First- be PROUD of your family. Show the "them" that you have been blessed with such an amazing gift that there are not adequate words to express your gratitude.

Second- BELIEVE in your child. Never just accept the status quo- always EXPECT that they will and CAN achieve anything that you expect of them. Don't let other people dictate your child's ability.

Third- SPEAK UP- if someone uses the word "retard" or "retarded" or any other offensive terms in front of you- use your voice. You don't have to yell- just say something as simple as "I find that word to be very offensive." If they question you as to why- tell them! If it happens on a tv show or on the radio- write letters, tell your friends to write letters- speak up and EDUCATE.

There are so many more things we can do but I feel like things need to start changing. Once the public perception changes maybe there will be fewer aborted babies and fewer DNRs issued for helpless little babies.

I hope this didn't sound preachy- I just feel like the tides are ready to change. Let's push them in the right direction. There are over 400,000 people in the US with Ds- there are a lot of voices to be heard.


The Next Page said...

You are right, we need to educate.
I will put my own little pet peeve in here: Most people are afraid of what a baby with Down syndrome will become... what happens to them when they are adults?
Education is very important, exposure is very important! Adults with DS these days are the first generation that have the benefit of therapy all their lives and we expect more from them.
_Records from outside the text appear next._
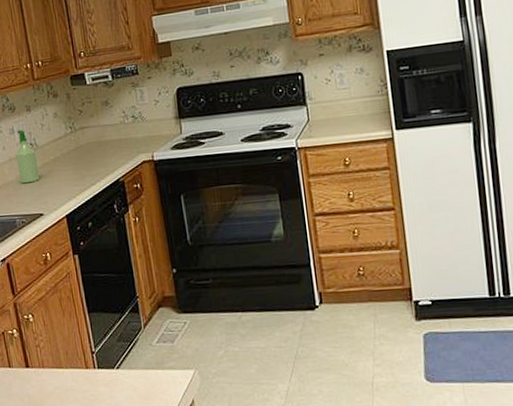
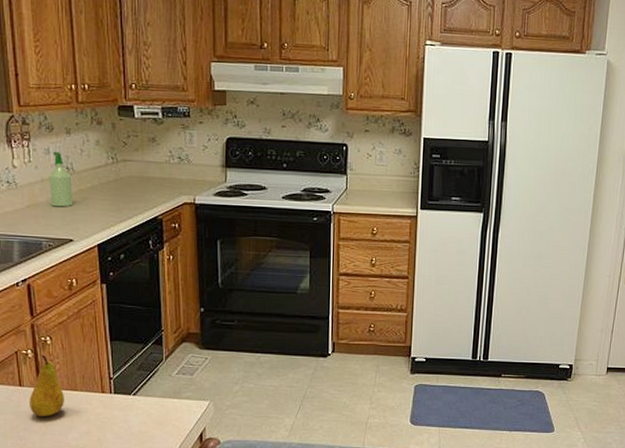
fruit: none [19,333,52,397] -> present [30,354,64,416]

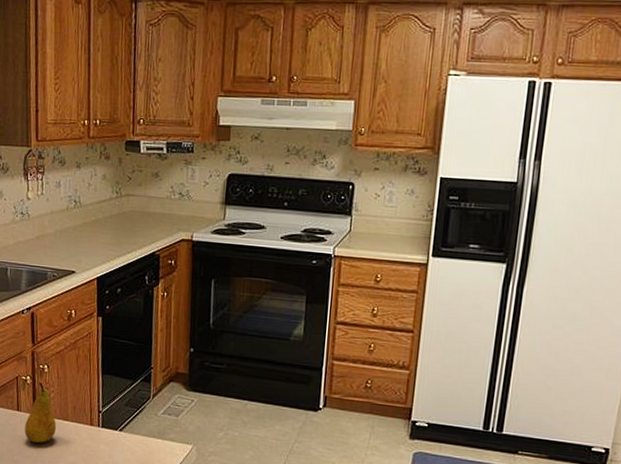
spray bottle: present [49,151,73,207] -> none [57,185,79,239]

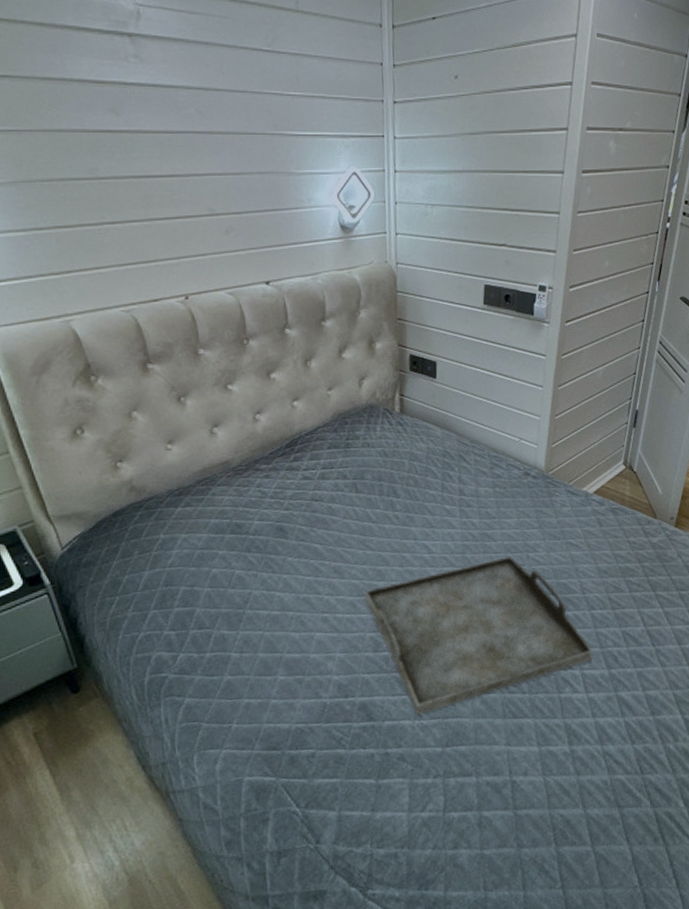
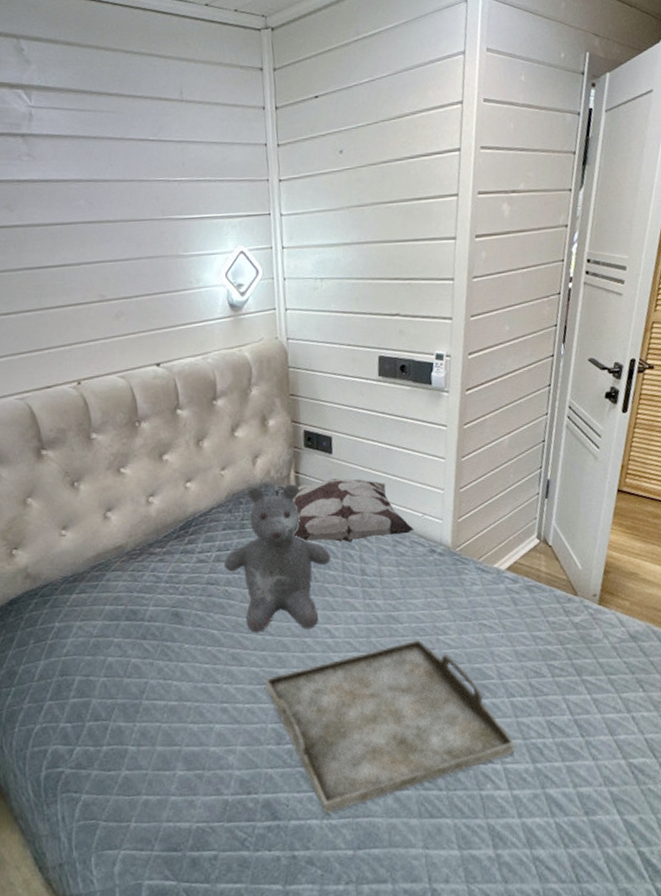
teddy bear: none [327,406,431,548] -> present [223,484,331,634]
decorative pillow: none [379,402,511,465] -> present [275,478,414,544]

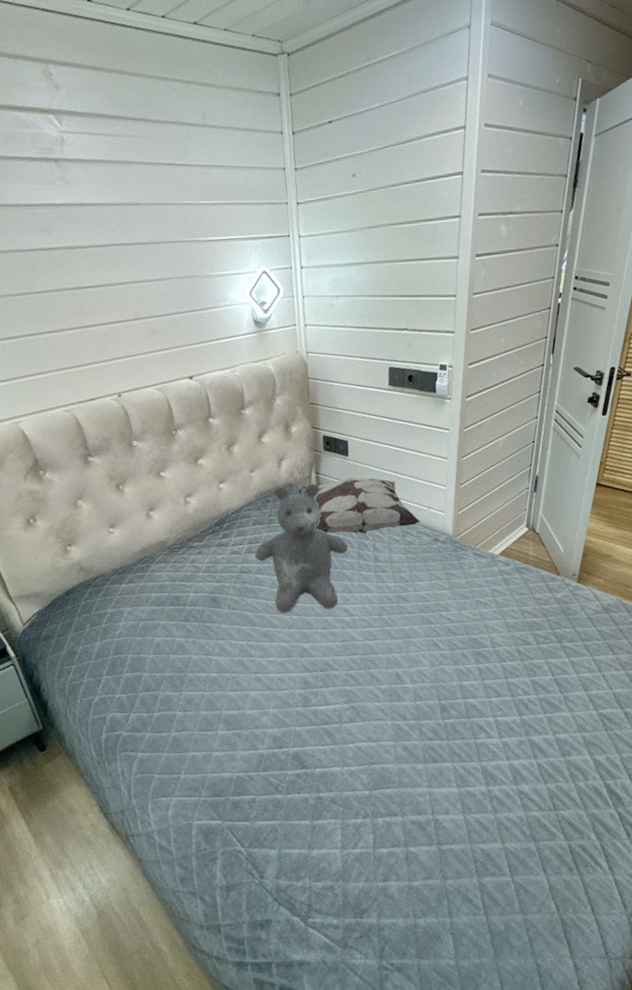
serving tray: present [265,639,515,814] -> none [293,615,505,762]

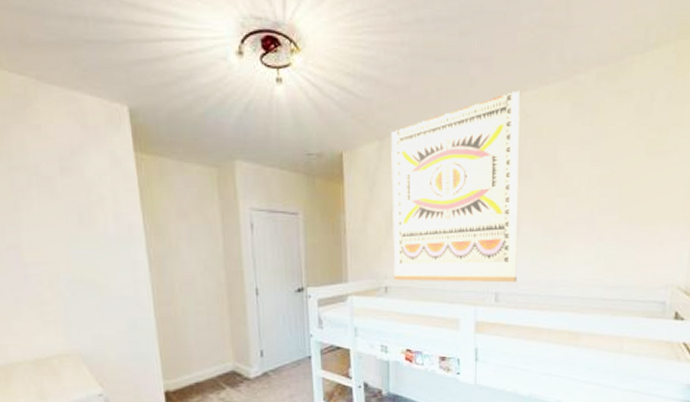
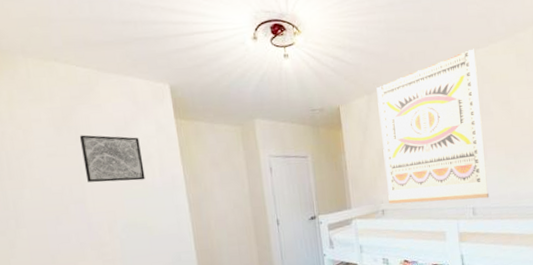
wall art: none [13,163,96,227] -> present [79,135,145,183]

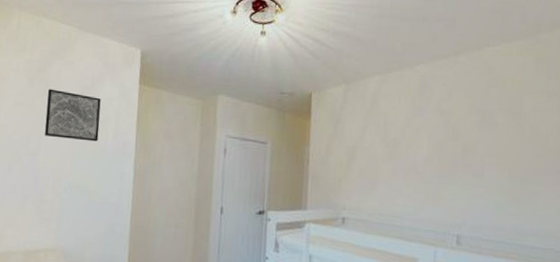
wall art: present [376,46,489,204] -> none [352,44,484,227]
We need more people to see our adults! They turn out ok!
Sometimes, I get frustrated because there are alot more people advocating with pictures of cute babies instead of adults.
However, I will say that in some states, it is not true that they have therapy all thier lives... still in the US, therapy is non-existant for some of our children!
Ok, Sorry, I could go on... You can read my blog at or

Nikki P said...

I just wanted you to know that our lifes work has only just begun. I agree with you totally with your comment's. Six years into this, I still here the comment's and remarks that we are special people and blah blah blah. But the reality is, is that our kids are specail, at least to us, just like a typical child is special to their parent's. LOL

There is so much work to be done, and I am so glad that you stand with us. I just wanted you to know how very proud I am of you. You've become a great advocate in one years time.

Sarah said...

What an amazing post! Your boys are beautiful (and such wonderful gifts from God!)